What you are asked to do ▸ Output only the lines that run from the one with "mouse_move(456, 521)" to the final line of the material, exactly as they are written.

Given entries ▸

>>

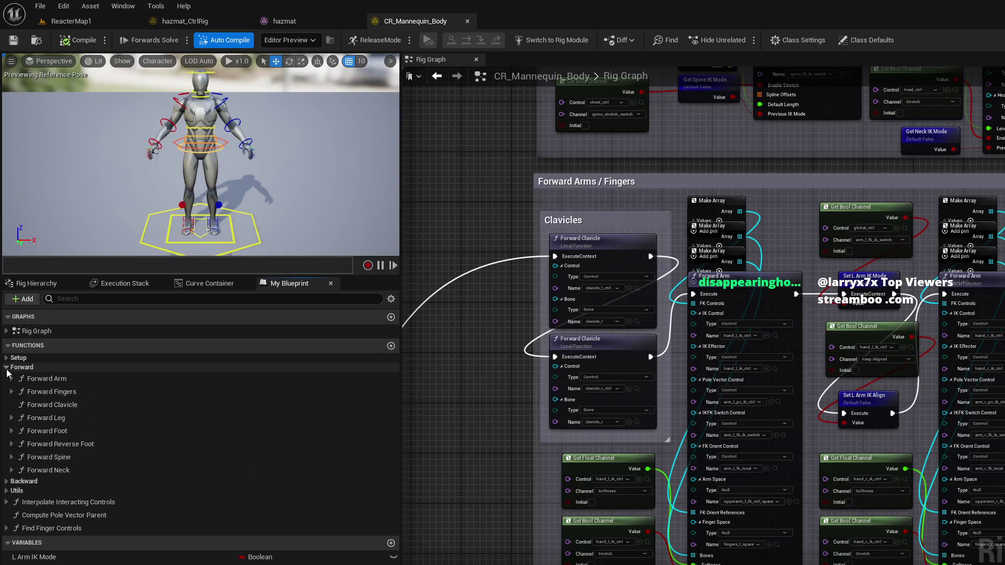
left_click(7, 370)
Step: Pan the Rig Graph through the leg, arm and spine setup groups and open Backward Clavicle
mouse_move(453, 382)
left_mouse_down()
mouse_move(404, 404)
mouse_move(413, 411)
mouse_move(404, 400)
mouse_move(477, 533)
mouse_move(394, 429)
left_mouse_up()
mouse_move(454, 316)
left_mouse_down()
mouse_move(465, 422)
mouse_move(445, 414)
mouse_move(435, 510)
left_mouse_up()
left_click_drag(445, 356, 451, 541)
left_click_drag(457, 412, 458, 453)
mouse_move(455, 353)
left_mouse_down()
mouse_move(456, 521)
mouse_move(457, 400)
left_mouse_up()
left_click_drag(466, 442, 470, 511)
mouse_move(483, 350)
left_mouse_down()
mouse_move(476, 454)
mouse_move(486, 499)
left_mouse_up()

<<

Answer ▸
mouse_move(456, 521)
mouse_move(457, 400)
left_mouse_up()
left_click_drag(466, 442, 470, 511)
mouse_move(483, 350)
left_mouse_down()
mouse_move(476, 454)
mouse_move(486, 499)
left_mouse_up()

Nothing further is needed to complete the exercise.